Try it.
What lines below contain the word "Figure"? Please pull each one out.

Data for the task.
---
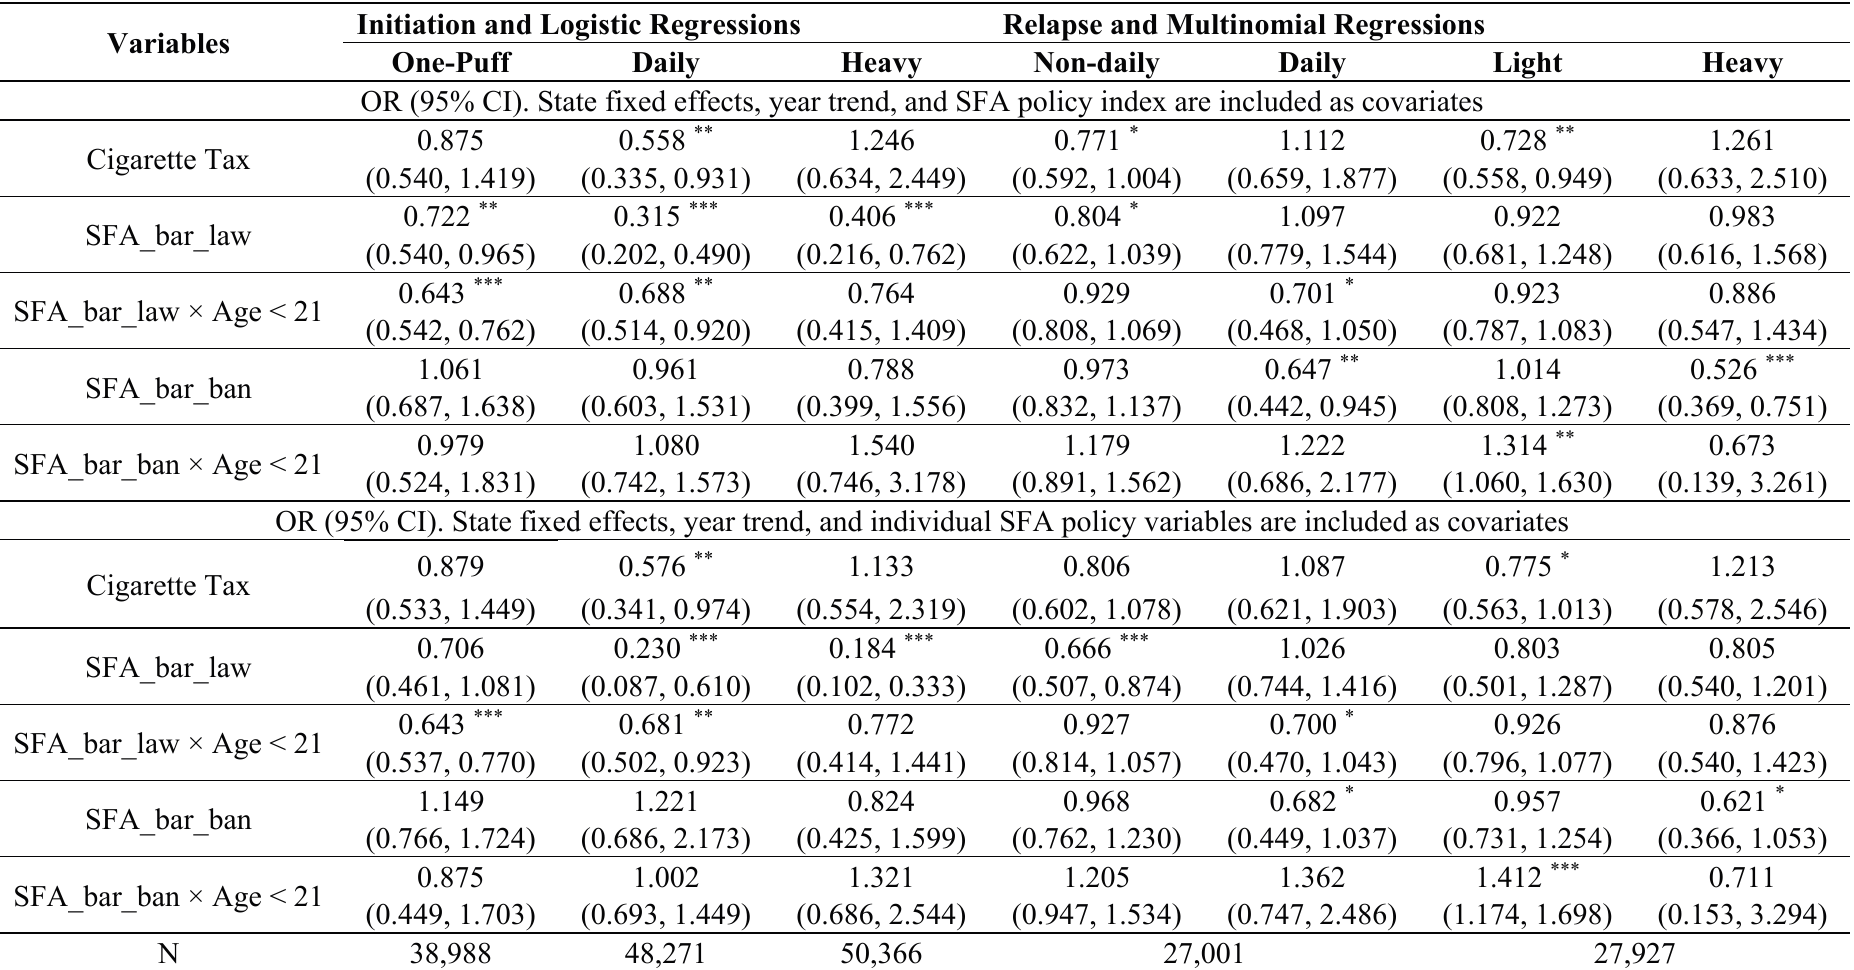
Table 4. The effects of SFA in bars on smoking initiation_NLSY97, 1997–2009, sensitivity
---
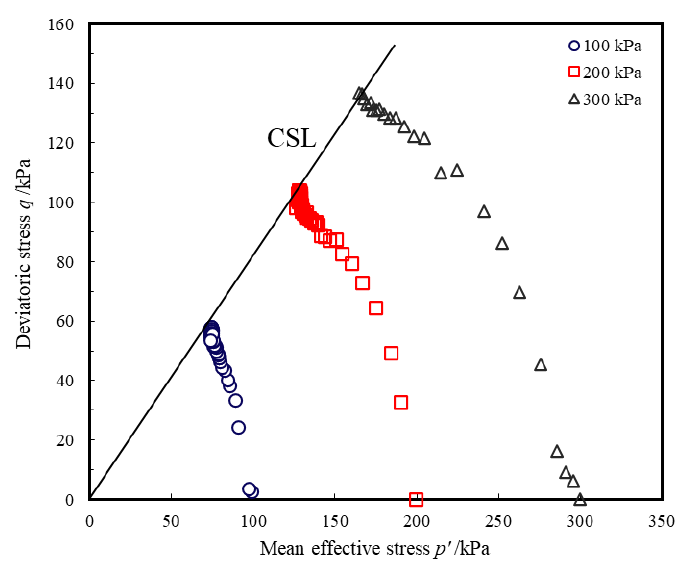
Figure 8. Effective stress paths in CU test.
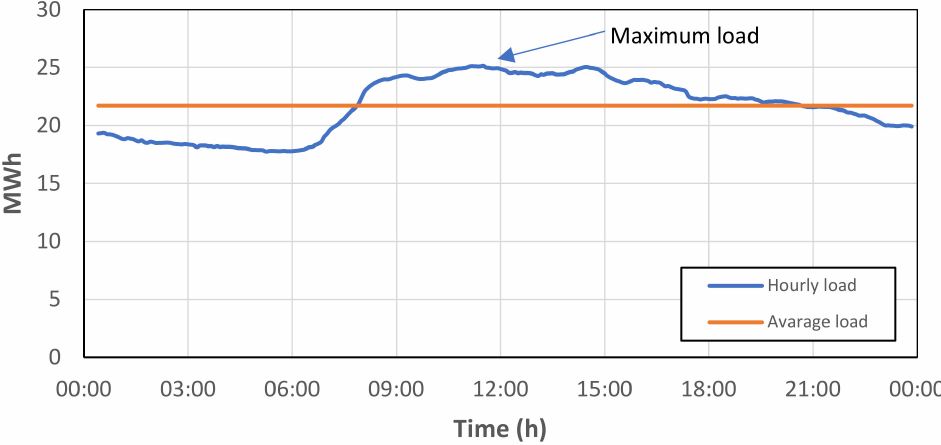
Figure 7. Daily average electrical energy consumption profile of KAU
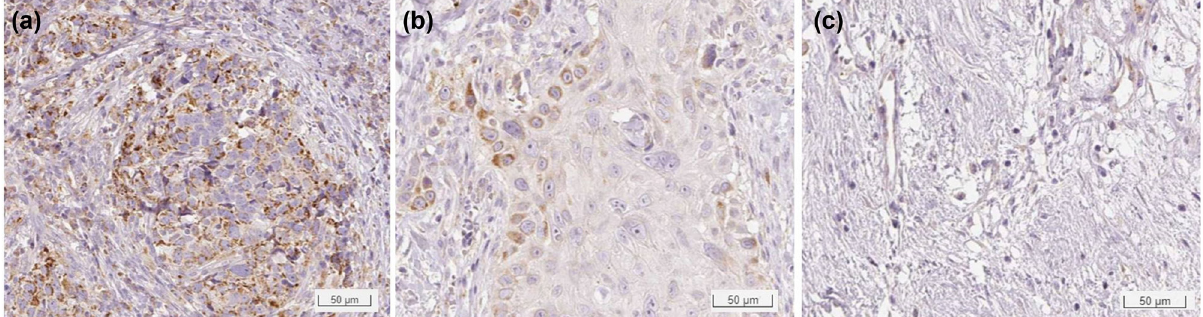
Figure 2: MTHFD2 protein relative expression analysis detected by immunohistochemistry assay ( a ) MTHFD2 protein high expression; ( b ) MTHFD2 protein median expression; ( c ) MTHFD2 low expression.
---
Task solution.
Figure 8. Effective stress paths in CU test.
Figure 7. Daily average electrical energy consumption profile of KAU
Figure 2: MTHFD2 protein relative expression analysis detected by immunohistochemistry assay ( a ) MTHFD2 protein high expression; ( b ) MTHFD2 protein median expression; ( c ) MTHFD2 low expression.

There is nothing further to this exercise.